I’ve been trying to pare down my Vendor folder and sort out some redundant libraries in there and I’ve experienced some behavior I don’t quite understand:
If I remove the app.import() from the ember-cli-build.js file for certain folders then check the compiled vendorjs in the Chrome network tool it still includes the very file that had the app.import() removed. Does it just compile everything in the vendor folder regardless of what you import in ember-cli-build?
When I manually deleted some of the libraries from the vendor directory my project failed to build. Instead it produced an error to say that a tmp path to one of the files could not be found:
(ENOENT: no such file or directory, open ‘/tmp/broccoli-24367twfkULfXNr4y/out-438-broccoli_debug_debug_2_vendor_js/vendor/jquery-ui/ui/minified/jquery-ui.min.js’
This error only cleared when I replaced the deleted file - is there a more graceful way I should be removing these libraries?
Note that the above is from building with ‘ember s’ not in an ember build. Is there something fundamental I’m not understanding?
I think ember-cli uses vendor as a convention but shouldn’t automatically import things unless you call app.import(verified this is the case with ember-cli@3.2.0). I think you have to restart the ember s command entirely to see the changes reflected in the vendor.js. I would also make sure that is not being cached when you load the app in your browser. This is an example of doing so in Chrome’s developer tools:
I’ve seen that error before when switching branches in my projects that have different packages installed in node_modules. Restarting ember s with my terminal has always resolved it for me.
I think ember serve calls ember build too. I don’t think your misunderstanding this; just seems to be some file adding / excluding oddities that you may notice sometimes when using ember-cli.
Have you tried cleaning up your development environment?
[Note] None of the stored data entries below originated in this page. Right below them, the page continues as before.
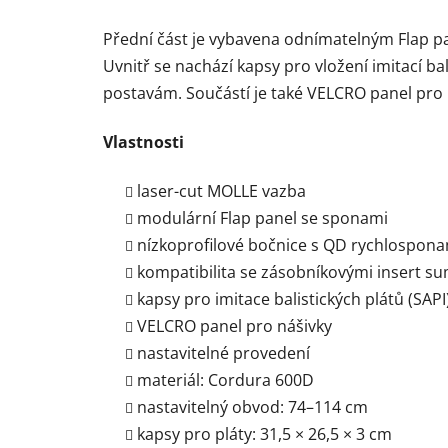
Přední část je vybavena odnímatelným Flap p
Uvnitř se nachází kapsy pro vložení imitací bali
postavám. Součástí je také VELCRO panel pro n
Vlastnosti
laser-cut MOLLE vazba
modulární Flap panel se sponami
nízkoprofilové bočnice s QD rychlospon
kompatibilita se zásobníkovými insert s
kapsy pro imitace balistických plátů (SAPI
VELCRO panel pro nášivky
nastavitelné provedení
materiál: Cordura 600D
nastavitelný obvod: 74–114 cm
kapsy pro pláty: 31,5 × 26,5 × 3 cm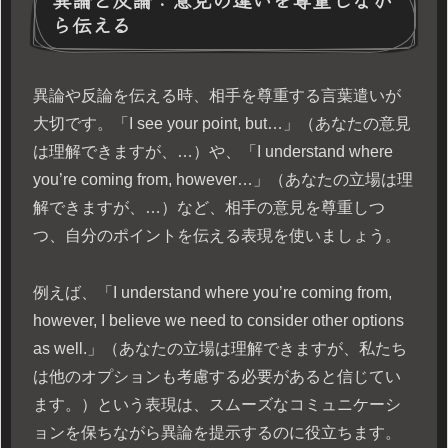
ら伝える
異論や反論を伝える時、相手を尊重する言葉遣いが
大切です。「I see your point, but…」（あなたの意見
は理解できますが、…）や、「I understand where
you’re coming from, however…」（あなたの立場は理
解できますが、…）など、相手の意見を尊重しつ
つ、自分のポイントを伝える表現を使いましょう。
例えば、「I understand where you’re coming from,
however, I believe we need to consider other options
as well.」（あなたの立場は理解できますが、私たち
は他のオプションも考慮する必要があると信じてい
ます。）という表現は、スムーズなコミュニケーシ
ョンを保ちながら異論を提示するのに役立ちます。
I suspect that shutting down the development server, removing and reinstalling dependencies, and deleting your /tmp and /dist folders would likely clean up the unexpected behavior.
I use a couple of aliases that take care of these jobs:
alias nombom="rm -rf node_modules && rm -rf bower_components && npm i && bower i"
alias ep="nombom && rm -rf dist tmp"
In your case I would quit the server, run ep, and then restart the server.